Building Out Conversational Rag
With our current setup, our requests to our FastAPI endpoints are stateless
- We ask our question
- Our LLM reads our query and supplied context
- Then returns a response
- conversation ends *
With Conversational RAG, the key idea is to pass the conversation history as part our prompt
So instead of:
1
2
3
4
5
6
7
Question: what is ehr_timeout_seconds?
Answer: It's 30 seconds in staging
Question: What about in production?
Answer: I don't know
second question is stateless and passes no context from previous requests
So with conversational rag:
1
2
3
4
5
6
7
8
9
Previous conversation:
Question: what is ehr_timeout_seconds?
Answer: It's 30 seconds in staging
Current Question:
Question: What about in production?
Answer: It's 15 seconds in production
second question is stateful and passes conversation history from previous requests
Our Python service will continue to remain stateless. Spring Boot will manage the state, each request will just include the history.
What we will need:
- A
ConversationHistoryJPA entity— stores messages per session - A
ConversationRepository— reads/writes history - Update
QueryService— load history, send with request, save response - Update
FastAPI QueryRequest— accept conversation history
Let’s think through our schema, for our table conversation_history
1
2
3
4
5
id SERIAL PRIMARY KEY
session_id VARCHAR(255) -- groups messages into one conversation
role VARCHAR(50) -- "user" or "llm"
content TEXT -- the actual message text
created_at TIMESTAMP -- when it was sent
Each row in the table will contain one message from either side
| id | session_id | role | content | created_at | |
|---|---|---|---|---|---|
| 1 | session-abc | user | what is ehr_timeout_seconds? | 2026-05-01 | 10:00 |
| 2 | session-abc | llm | It’s 30 seconds in staging | 2026-05-01 | 10:00 |
| 3 | session-abc | user | what about in production? | 2026-05-01 | 10:01 |
| 4 | session-abc | llm | It’s 60 seconds in production | 2026-05-01 | 10:01 |
We could have session_id be a foreign key that belongs to its own table, but to keep things simple I think we’ll design this in mind that the value will be auto generated everytime a new chat is started
Our new requestBody that is passed through each API call (via SpringBoot) should now also incorporate our new history field (all previous messages belonging to the same sessionId)
1
2
3
4
5
6
7
8
9
{
"question": "what is ehr_timeout_seconds?",
"domain": "confluence",
"sessionId": "abc-123",
"history": [
{"role": "user", "content": "what is appointment_sync_enabled?"},
{"role": "assistant", "content": "It controls whether sync jobs run..."}
]
}
Updated project structure
I am now also realizing that I did not updated the build_prompt method in our Python script so our context isn’t actually being used…

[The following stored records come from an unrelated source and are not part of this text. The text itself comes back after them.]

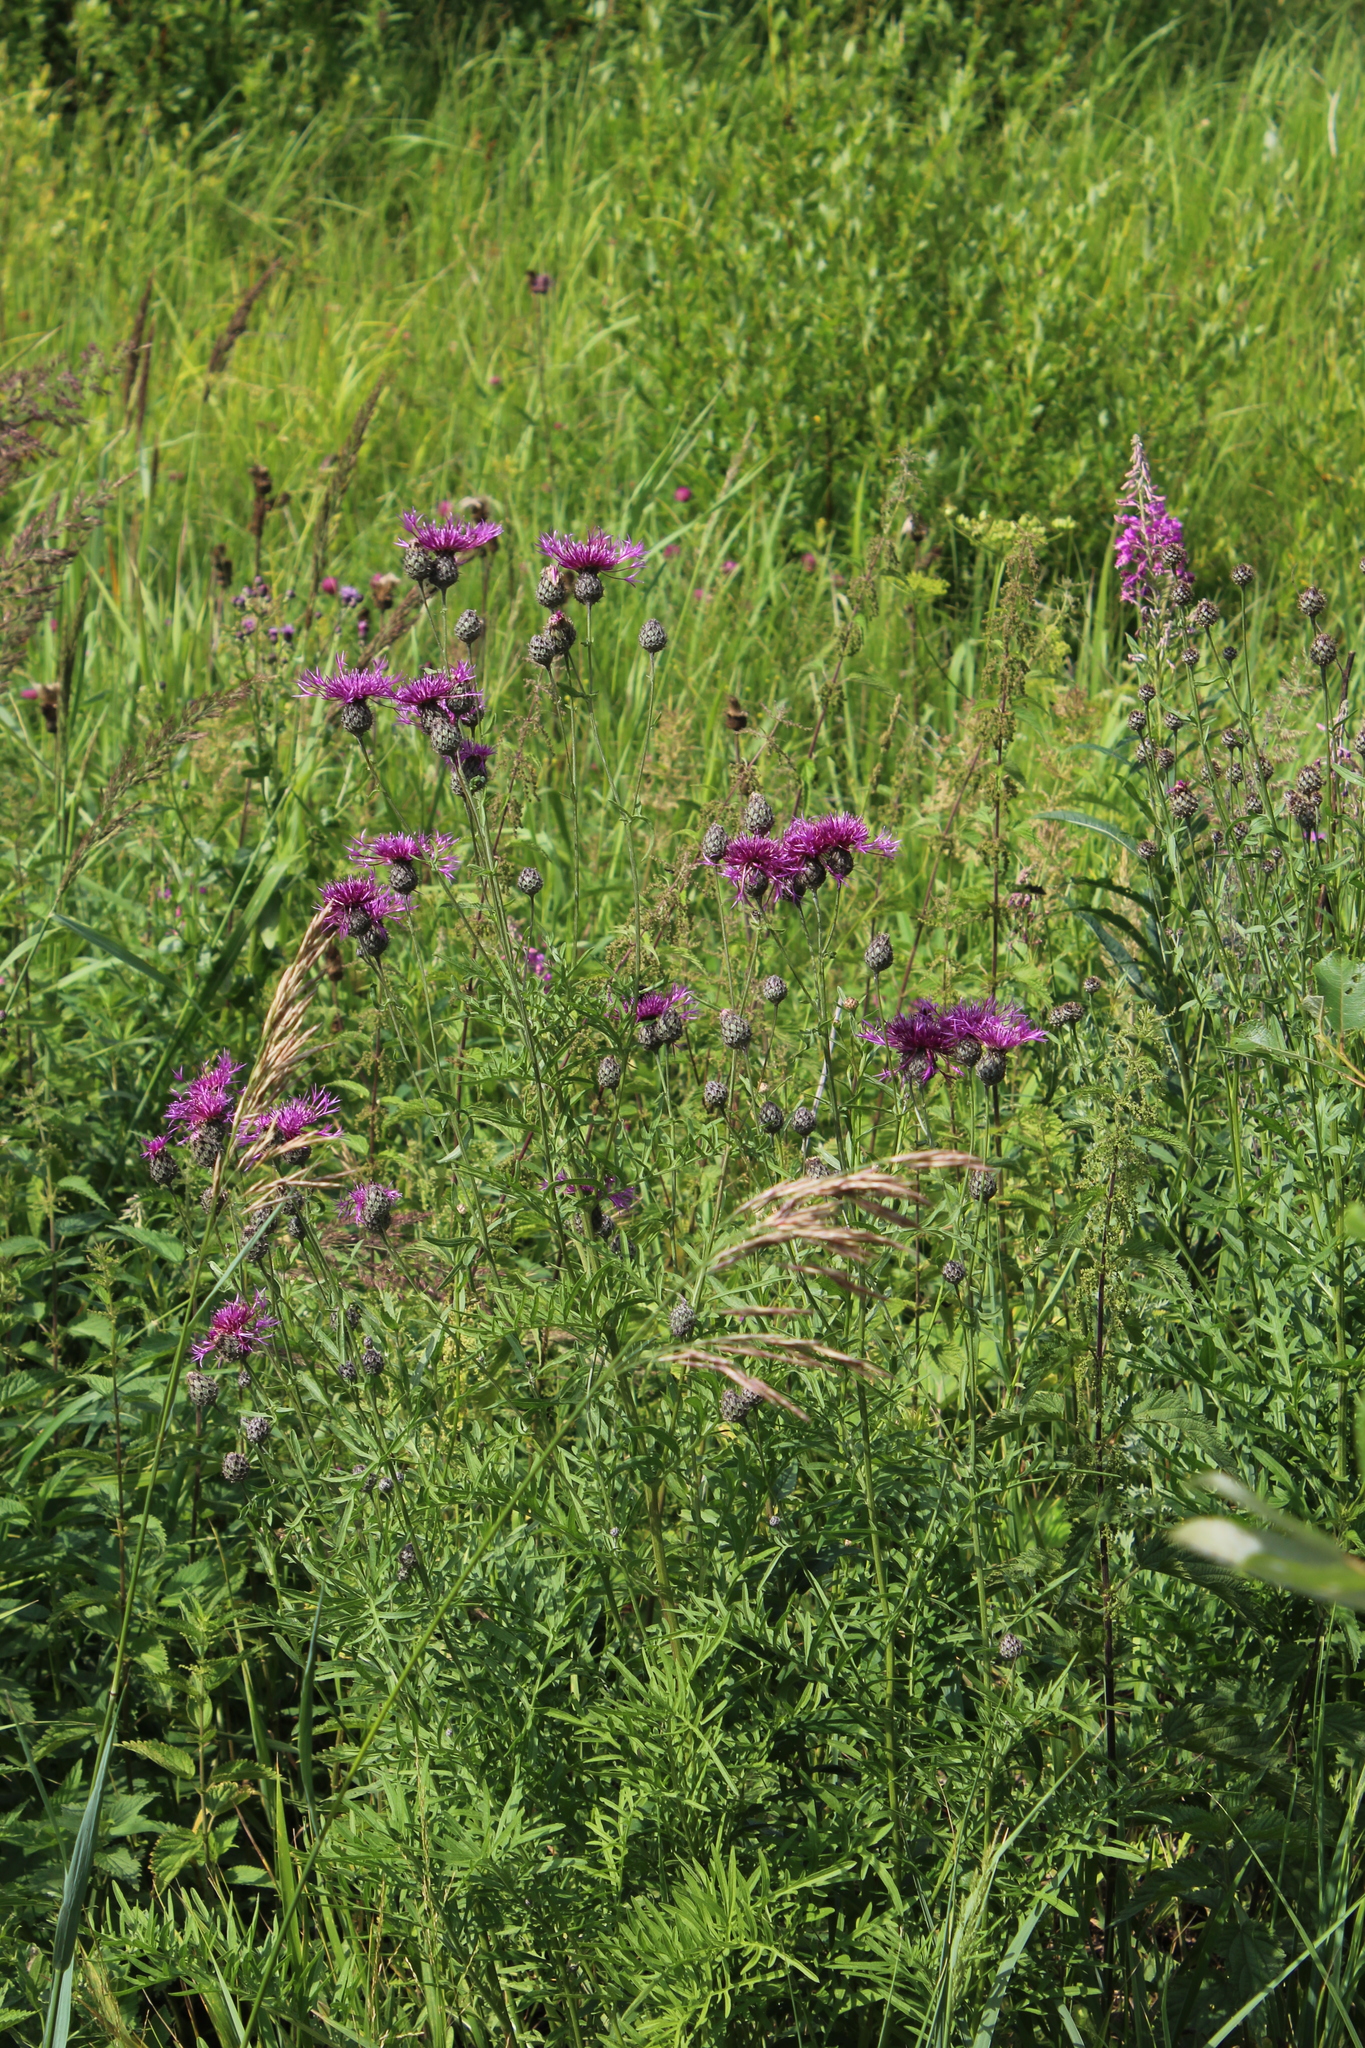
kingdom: Plantae
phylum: Tracheophyta
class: Magnoliopsida
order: Asterales
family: Asteraceae
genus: Centaurea
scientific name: Centaurea scabiosa
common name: Greater knapweed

Creating and mofiying our wrapper classes and requestBodies to mimic our Java DTOs setup
1
2
3
4
5
6
7
8
9
class ConversationalMessage(BaseModel):
role: str
content: str
class QueryRequest(BaseModel):
question: str
domain: str = None
session_id: str = None
history: Optional[List[ConversationalMessage]] = None
Testing our Conversational RAG ChatBot
Looks good, we’re able to have more than a one question conversation! Although, I’ll have to make some changes to the domain field as it requires a domain to be given (confluence, slack, etc..) or it will fail, and it is currently setup as a string so if it is not a direct match with what’s in the database it will fail.